• Problem requirements: Which lines in the entries below contain the string "alma"? Report every one of them in full.

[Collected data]
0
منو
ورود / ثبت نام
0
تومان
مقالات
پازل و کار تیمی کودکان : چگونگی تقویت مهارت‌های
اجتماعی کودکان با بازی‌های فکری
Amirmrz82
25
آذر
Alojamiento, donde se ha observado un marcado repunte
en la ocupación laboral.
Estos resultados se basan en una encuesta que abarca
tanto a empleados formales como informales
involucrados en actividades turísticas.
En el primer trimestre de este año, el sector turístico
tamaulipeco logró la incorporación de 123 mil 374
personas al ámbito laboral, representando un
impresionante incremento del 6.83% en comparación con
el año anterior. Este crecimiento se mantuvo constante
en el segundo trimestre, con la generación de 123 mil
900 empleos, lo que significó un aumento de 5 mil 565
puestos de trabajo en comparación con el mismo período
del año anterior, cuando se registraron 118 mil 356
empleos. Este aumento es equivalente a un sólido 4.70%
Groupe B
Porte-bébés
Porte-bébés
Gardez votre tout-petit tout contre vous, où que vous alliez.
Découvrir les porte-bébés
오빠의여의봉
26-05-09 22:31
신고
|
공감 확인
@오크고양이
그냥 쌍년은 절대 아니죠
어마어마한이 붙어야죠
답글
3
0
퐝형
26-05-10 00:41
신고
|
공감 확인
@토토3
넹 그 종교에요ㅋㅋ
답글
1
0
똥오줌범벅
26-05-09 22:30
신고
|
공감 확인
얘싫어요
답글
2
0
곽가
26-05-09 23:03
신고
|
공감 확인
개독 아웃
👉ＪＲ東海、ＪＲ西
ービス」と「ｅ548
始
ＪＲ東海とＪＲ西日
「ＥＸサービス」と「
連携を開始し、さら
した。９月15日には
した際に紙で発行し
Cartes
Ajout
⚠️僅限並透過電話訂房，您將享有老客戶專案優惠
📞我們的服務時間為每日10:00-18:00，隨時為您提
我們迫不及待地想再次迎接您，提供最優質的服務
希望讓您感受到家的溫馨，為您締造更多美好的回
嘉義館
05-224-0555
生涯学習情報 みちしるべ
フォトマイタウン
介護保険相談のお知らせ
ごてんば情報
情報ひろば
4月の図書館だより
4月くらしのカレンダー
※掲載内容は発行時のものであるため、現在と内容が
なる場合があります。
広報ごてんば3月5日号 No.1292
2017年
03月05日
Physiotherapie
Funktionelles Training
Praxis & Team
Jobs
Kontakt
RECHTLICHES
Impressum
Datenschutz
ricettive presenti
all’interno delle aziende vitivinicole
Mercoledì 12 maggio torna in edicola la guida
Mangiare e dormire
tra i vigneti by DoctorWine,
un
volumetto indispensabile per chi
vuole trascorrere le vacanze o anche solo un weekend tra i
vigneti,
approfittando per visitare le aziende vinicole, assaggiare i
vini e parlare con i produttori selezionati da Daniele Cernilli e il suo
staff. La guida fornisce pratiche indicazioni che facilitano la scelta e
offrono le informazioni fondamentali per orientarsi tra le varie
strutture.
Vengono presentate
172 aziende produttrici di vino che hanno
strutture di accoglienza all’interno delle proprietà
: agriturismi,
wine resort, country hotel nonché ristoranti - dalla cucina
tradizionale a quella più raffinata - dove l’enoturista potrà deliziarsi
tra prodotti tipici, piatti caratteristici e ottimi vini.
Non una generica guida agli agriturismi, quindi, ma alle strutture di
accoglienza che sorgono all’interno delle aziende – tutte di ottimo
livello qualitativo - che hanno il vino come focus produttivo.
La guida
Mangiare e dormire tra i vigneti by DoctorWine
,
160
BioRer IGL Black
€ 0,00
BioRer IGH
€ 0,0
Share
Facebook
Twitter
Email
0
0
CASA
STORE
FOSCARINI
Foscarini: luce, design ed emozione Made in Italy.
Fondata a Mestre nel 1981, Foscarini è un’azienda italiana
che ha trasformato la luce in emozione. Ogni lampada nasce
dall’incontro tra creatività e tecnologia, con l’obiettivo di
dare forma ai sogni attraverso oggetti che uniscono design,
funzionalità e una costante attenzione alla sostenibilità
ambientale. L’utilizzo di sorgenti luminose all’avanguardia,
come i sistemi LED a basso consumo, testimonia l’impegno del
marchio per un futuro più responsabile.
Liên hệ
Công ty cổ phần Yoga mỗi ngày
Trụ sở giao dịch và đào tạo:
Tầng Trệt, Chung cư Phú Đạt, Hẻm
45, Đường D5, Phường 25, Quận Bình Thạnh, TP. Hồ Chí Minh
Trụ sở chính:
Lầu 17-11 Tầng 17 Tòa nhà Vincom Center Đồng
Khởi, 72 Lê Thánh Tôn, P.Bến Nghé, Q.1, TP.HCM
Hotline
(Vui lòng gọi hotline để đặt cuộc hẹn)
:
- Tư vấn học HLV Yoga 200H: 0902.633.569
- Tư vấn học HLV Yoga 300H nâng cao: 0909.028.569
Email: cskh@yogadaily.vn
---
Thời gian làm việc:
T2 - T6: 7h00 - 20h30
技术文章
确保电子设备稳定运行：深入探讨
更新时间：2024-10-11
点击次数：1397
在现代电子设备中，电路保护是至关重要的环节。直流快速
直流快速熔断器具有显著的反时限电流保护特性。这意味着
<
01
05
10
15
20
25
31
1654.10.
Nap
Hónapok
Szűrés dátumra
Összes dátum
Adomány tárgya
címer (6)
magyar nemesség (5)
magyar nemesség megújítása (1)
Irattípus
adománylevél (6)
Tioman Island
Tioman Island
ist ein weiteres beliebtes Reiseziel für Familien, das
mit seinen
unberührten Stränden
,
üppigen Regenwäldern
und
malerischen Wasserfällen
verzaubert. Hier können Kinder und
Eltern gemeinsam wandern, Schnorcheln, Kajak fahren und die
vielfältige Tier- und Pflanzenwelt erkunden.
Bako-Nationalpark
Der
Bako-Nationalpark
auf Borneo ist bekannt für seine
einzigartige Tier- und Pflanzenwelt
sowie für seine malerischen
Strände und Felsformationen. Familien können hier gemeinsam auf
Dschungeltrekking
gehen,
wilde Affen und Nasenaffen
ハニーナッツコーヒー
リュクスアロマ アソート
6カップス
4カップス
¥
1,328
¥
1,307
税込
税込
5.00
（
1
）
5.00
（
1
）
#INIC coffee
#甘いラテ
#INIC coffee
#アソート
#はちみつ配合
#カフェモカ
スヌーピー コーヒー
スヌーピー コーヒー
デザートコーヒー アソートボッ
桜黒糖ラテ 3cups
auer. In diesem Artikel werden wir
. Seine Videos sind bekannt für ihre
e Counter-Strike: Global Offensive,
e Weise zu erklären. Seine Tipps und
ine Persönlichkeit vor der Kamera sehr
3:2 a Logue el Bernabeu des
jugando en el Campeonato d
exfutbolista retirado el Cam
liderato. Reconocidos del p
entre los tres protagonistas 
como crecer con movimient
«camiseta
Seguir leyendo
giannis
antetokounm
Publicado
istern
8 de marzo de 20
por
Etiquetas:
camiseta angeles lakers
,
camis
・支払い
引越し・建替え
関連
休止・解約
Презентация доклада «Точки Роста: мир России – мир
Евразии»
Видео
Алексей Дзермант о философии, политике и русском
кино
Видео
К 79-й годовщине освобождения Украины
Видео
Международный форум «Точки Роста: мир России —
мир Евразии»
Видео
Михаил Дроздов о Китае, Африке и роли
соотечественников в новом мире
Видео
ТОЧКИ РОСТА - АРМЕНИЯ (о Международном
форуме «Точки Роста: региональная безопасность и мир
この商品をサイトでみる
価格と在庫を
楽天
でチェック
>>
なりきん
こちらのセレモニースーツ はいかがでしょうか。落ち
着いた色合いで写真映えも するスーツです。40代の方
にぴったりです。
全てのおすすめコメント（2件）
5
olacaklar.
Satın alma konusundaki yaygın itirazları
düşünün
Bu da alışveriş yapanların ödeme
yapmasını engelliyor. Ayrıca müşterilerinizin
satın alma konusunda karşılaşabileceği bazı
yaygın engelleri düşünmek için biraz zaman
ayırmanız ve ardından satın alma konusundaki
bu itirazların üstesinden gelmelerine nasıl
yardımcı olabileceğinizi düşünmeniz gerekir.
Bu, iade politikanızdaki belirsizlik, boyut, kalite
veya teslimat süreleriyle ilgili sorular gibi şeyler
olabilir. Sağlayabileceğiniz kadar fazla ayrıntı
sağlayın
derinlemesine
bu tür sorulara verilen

• Reply to the task:
Satın alma konusundaki yaygın itirazları
satın alma konusunda karşılaşabileceği bazı
ayırmanız ve ardından satın alma konusundaki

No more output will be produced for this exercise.